In 2019 there were 22 million kilograms of milk – about 48.5 million pounds – produced using climate-smart livestock practices on 147 Swiss farms. Possibilities to scale the project seem promising, according to the Food and Agriculture report. Countrywide implementation of the project could result in a significant reduction of overall greenhouse-gas emissions from the Swiss agricultural sector within a couple of years.

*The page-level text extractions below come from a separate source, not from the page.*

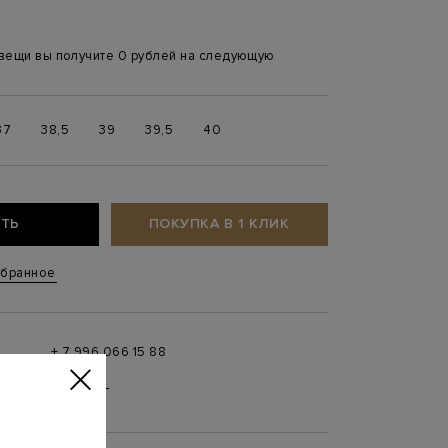
 вещи вы получите 0 рублей на следующую
37
38,5
39
39,5
40
ТЬ
ПОКУПКА В 1 КЛИК
збранное
+ 7 996 066 15 88
 в
MAX
,
Telegram
0 до 21:00)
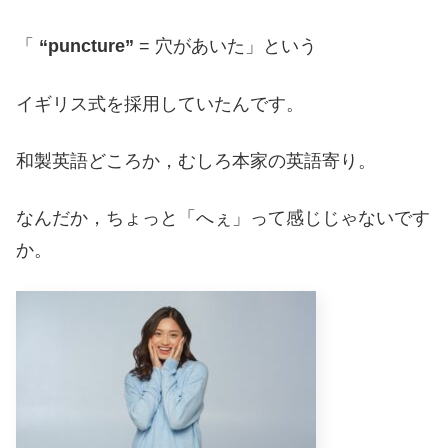
「
“puncture”
= 穴があいた」という
イギリス式を採用していたんです。
和製英語どころか，むしろ本家の英語寄り。
なんだか，ちょっと「へぇ」って感じじゃないです
か。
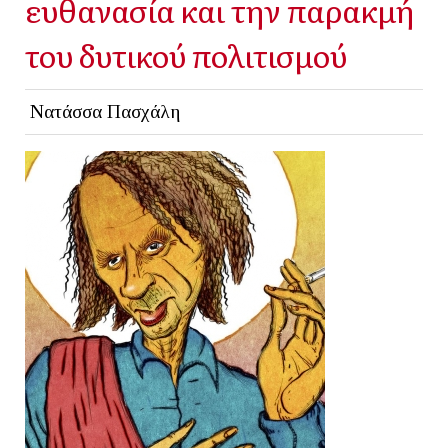
ευθανασία και την παρακμή
του δυτικού πολιτισμού
Νατάσσα Πασχάλη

The project’s successes have been the result of farmer implementation of the project’s four climate-smart agricultural practices. Discussion between farmers, industry representatives and scientists were consistent factors throughout the project. But calculating greenhouse-gas balances based on a limited set of input data presented a challenge.

So participants are discussing ways to improve a herd-level greenhouse-gas calculator. They’re especially focused on increasing the number of lactations per cow and improving a cow’s lifetime performance. New Swiss agricultural policy is expected to include financial incentives for farmers to increase a cow’s number of lactations; that would encourage producers to keep older cows.

Between 2005 and 2015 the global milking-cow population increased by 11 percent and average milk production increased by 15 percent. The combination of the increased cow population and productivity resulted in a 30 percent increase in global milk supply. It also resulted in an 18 percent increase in greenhouse-gas emissions. That’s according to a report by the Food and Agriculture Organization and the Global Dairy Platform.

Without an improvement in efficiency, the dairy industry’s total greenhouse-gas emissions would have increased by 38 percent. So the industry’s continued focus on improving feed efficiency – including genetic selection for feed efficiency or less-methane-emitting cows – remains important, Wattiaux said.

Feeding better-quality feed will remain important. At the same time producers should avoid overfeeding protein to cows because it can increase nitrous-oxide emissions – another greenhouse gas – from manure, he said. Farmers may want to feed 16 percent to 16.5 percent protein in early-lactation rations, and then reduce the percentage to 15.5 percent as lactation progresses.

Feed additives to reduce enteric-methane emissions are coming to the market but some of them don’t necessarily make the cow any more efficient, he said. But researchers in Switzerland are studying the use of linseed as an additive; it contributes fat to the diet and reduces enteric methane.

Farmers may ask why they should pay for additives. That may become a question that consumers or governments ultimately need to answer.

Wattiaux is one of the speakers scheduled to discuss climate-smart dairy at the 2023 Wisconsin Agricultural Outlook Forum, which will be held Jan. 24 in Union South on the UW-Madison campus.